How fast should you launch? In most cases, you should launch as fast as possible. Because you want to have people using it. Why? Because then you can figure out if they use it, how they're using it and if they don't, why not? You can find bugs you haven't found yourself. And you can get direct feedback from users to improve it
being on top of Product Hunt will get you around 10,000 people visiting your site, with around 300 simultaneous users, with a percentage of those signing up. Product Hunt traffic may convert less to paid users than normal traffic that arrives on your site by search. That's logical, because those users have a set goal. Instead, Product Hunt users are curious
Most sites can't take Reddit's traffic The secret of getting on the front page of Reddit is to make sure your server can handle Reddit's insane traffic. There's a reason most of Reddit's front page is image memes from IMGUR. Because most servers crash before they even reach the frontpage. If you're on the front page, you get from 50,000 to 500,000 visitors and 5,000 to 25,000 simultaneous users. That's gigantic amounts of traffic! To compare: Nomad List might get 50 simultaneous users at any point of they day. My server crashed when it was on page 2, then I asked my friend @aikedejongste to jump on Skype and help me in the middle of the night. He logged into my server and together we optimized it to handle the traffic. TL;DR we made all dynamic (PHP-run) pages into static HTML files and as it was running on NGINX server, it went fine. With 5,000 people on there, it was usable. A small miracle. You can always make your site dynamic again when the traffic goes down. But static is definitely the way to prepare for this. A quick and dirty way to make your dynamic pages static is to make a scheduled server job that does something like this: php index.php > index.html
Your baby that you worked weeks or months on is now out in the world. And the world can be a pretty dark place. People will judge your app fiercely. If something doesn't work, well it's bad. But if two things don't work, they'll just say the entire app sucks. That's how humans work. Think about yourself, you do the same clicking on random links on Reddit. You get angry if it doesn't work. And you dismiss it
You might need press to kickstart traction, but you definitely need it less and less when you have traction already. Especially in these times. If you do use the press, make sure you control the conversation. You set the angle of the story. Check what type of articles journalists write before you talk to them. Fact check the articles they post about you or your product after and ask for corrections if necessary. Press can easily flip a story to become negative about you and your product in favor of page views. The press is not necessarily your friend, as much as they like to make it sound like it when they talk to you.

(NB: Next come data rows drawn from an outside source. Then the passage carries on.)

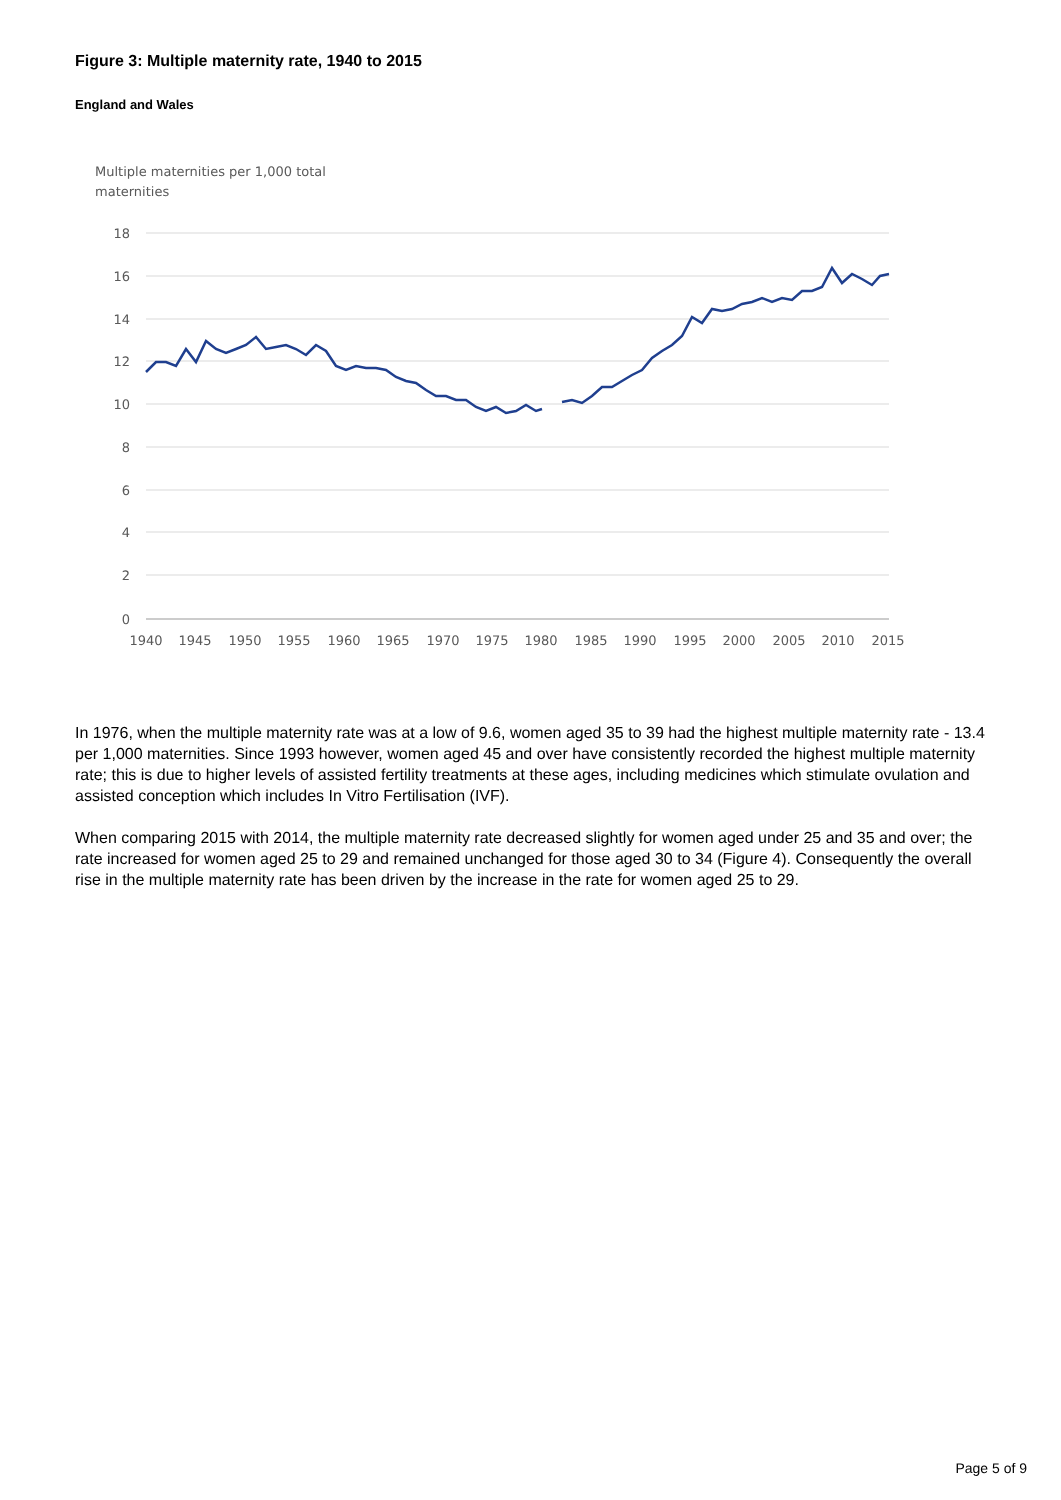Figure 3: Multiple maternity rate, 1940 to 2015
England and Wales
Multiple maternities per 1,000 total
maternities
18
16
14
12
10
8
6
4
2
0
1940
1945
1950
1955
1960
1965
1970
1975
1980
1985
1990
1995
2000
2005
2010
2015
In 1976, when the multiple maternity rate was at a low of 9.6, women aged 35 to 39 had the highest multiple maternity rate - 13.4 per 1,000 maternities. Since 1993 however, women aged 45 and over have consistently recorded the highest multiple maternity rate; this is due to higher levels of assisted fertility treatments at these ages, including medicines which stimulate ovulation and assisted conception which includes In Vitro Fertilisation (IVF).
When comparing 2015 with 2014, the multiple maternity rate decreased slightly for women aged under 25 and 35 and over; the rate increased for women aged 25 to 29 and remained unchanged for those aged 30 to 34 (Figure 4). Consequently the overall rise in the multiple maternity rate has been driven by the increase in the rate for women aged 25 to 29.
Page 5 of 9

Most importantly: be concise. Keep your email to one or two sentences max. Here's a good pitch to Susan from TechCrunch, who you know is interested in food or pet industry startups: Subject: Food delivery startup for pets Hi Jody! I made a site that lets you subscribe to food delivery for your pet. Let me know if you need more info :) https://petsy.com
How many ideas should I work on at a time? I think my strategy is that I work on a lot of stuff at the same time because I want to not have all my eggs in one basket. I think there's a higher chance of success if you try different stuff. Right now, I have two main projects. I have a third side project I work on. Then there's two others that are kind of small that might go somewhere in the next few months or few years. The most important ones obviously get most of the focus. They get like 80% of the focus. I also get pretty bored quickly, so switching projects works for me.
You should launch early so you get feedback from users quickly. Launch on the typical tech sites like Product Hunt, Hacker News, then go for the mainstream on Reddit and go for your product's niche on specific niche platforms. Don't spam your launch, but do let people know you've launched, like your followers and press outlets. Most importantly, a launch is not finite. If you'll have a product running, you'll keep launching repeatedly every few months or years when you have specific big new feature developments.